Gompute provides HPC services from computing farms located in Sweden and the United States. Both systems offer the same environment and are based on the Linux operating system. All clusters are based on x86-64 CPU architecture and InfiniBand interconnect. Storage alternatives include InfiniBand-enabled parallel filesystems. Shared and dedicated communication lines are available up to 1Gbps. The transport of data is also possible with the use of hardware-encrypted USB disks and a delivery service.

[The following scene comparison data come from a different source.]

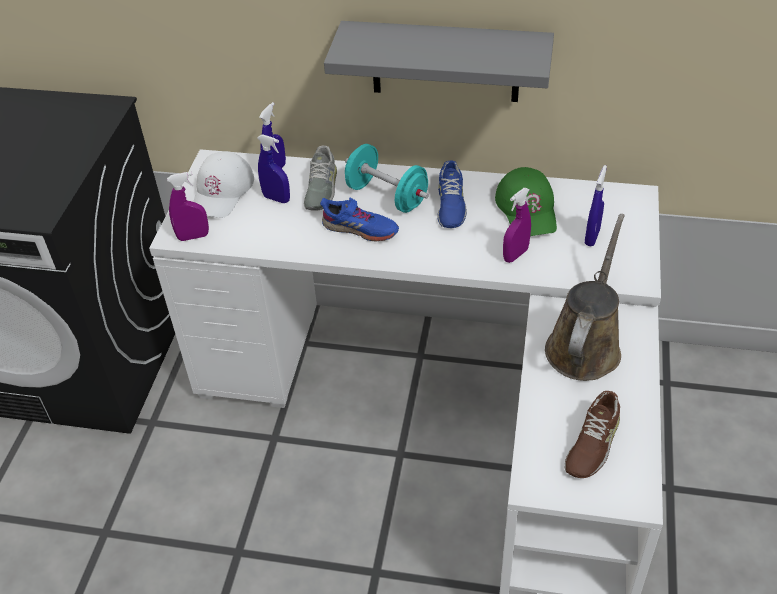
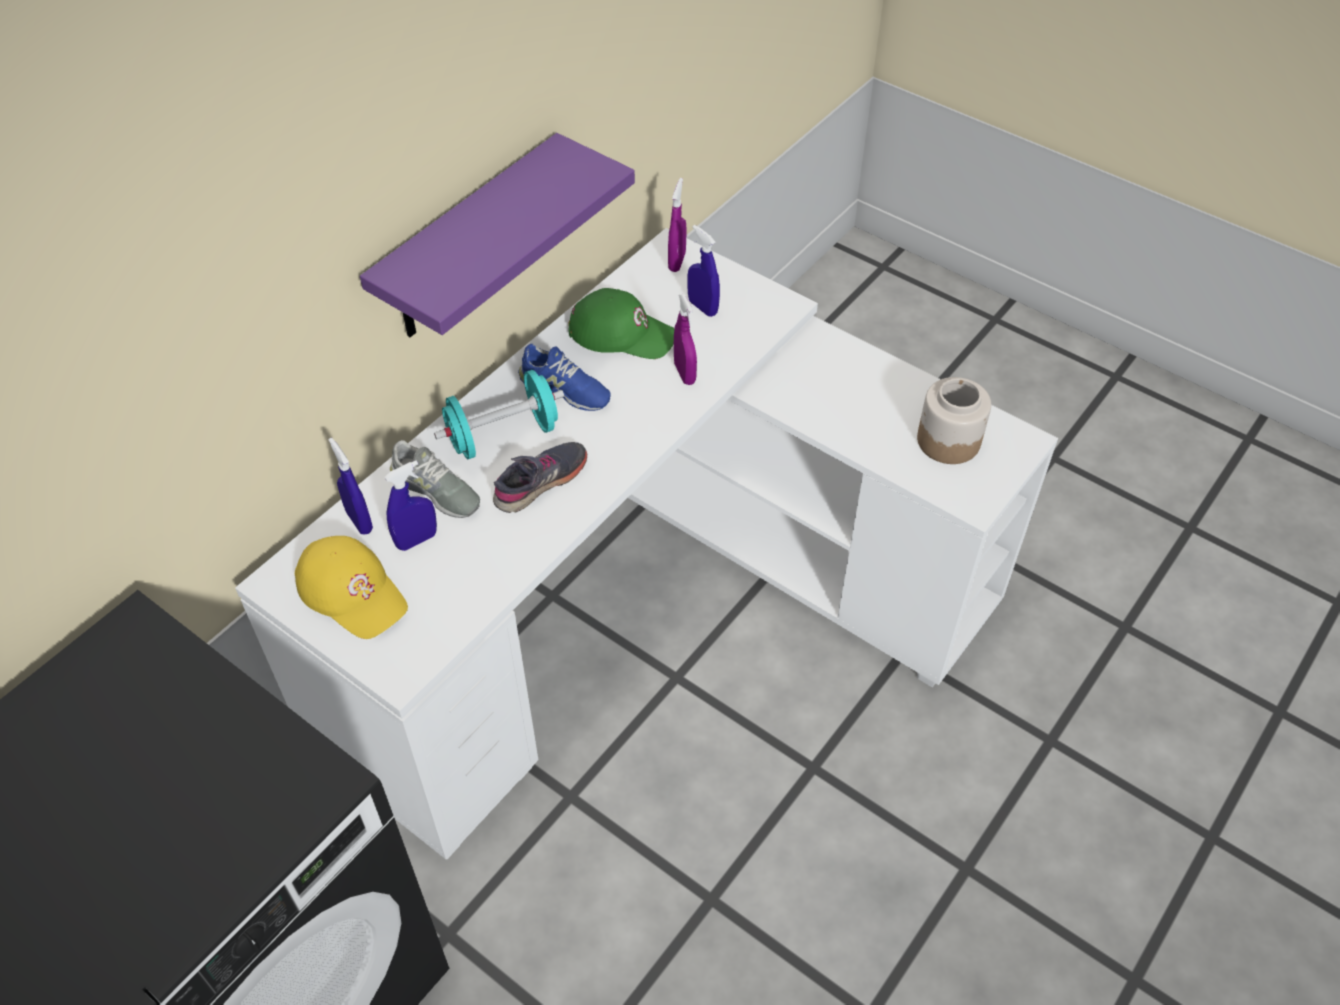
camera: 65 degrees left, 5 degrees up
purple spray bottle [167,172,209,241] -> purple spray bottle moved to [668,178,686,272]
white cap [193,151,254,218] -> yellow cap [295,536,408,639]
blue shoe [320,197,399,241] -> grey shoe [493,442,587,513]
grey shelf [324,21,554,102] -> purple shelf [360,133,635,337]
brown watering can [545,214,625,381] -> none
brown shoe [565,391,620,478] -> jar [917,377,991,464]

Resource usage depends on users' needs. The several alternatives include running jobs in a ready-to-use batch queue, buying a package of hours to be consumed within a predetermined time interval, reserving a fixed amount of CPU cores for a fixed period of time, or running on a pure batch queue. Users access Gompute resources through an encrypted connection and identify themselves using digital certificates. Users have access only to their data. SSH and SSL protocols are used to access Gompute.
Future Cloud Formations
Given the varied requirements for HPC clouds, it is understandable that the range of options can vary greatly. Solutions range from shared remote clusters to full virtualized systems in the cloud. Each method brings its own feature set that must be matched to the users' needs.
Finally, the above items are not intended to be an exhaustive list of HPC cloud providers. Others exist, and given that the market is new and growing, more vendors will be coming online in the near future. Many other factors should also be considered besides the brief analysis offered here. Your best results will come from doing due diligence and testing your assumptions. Perhaps the most important aspect of cloud HPC is the ability to work with your vendor, because having a good working safety net under your cloud might be the best strategy of all.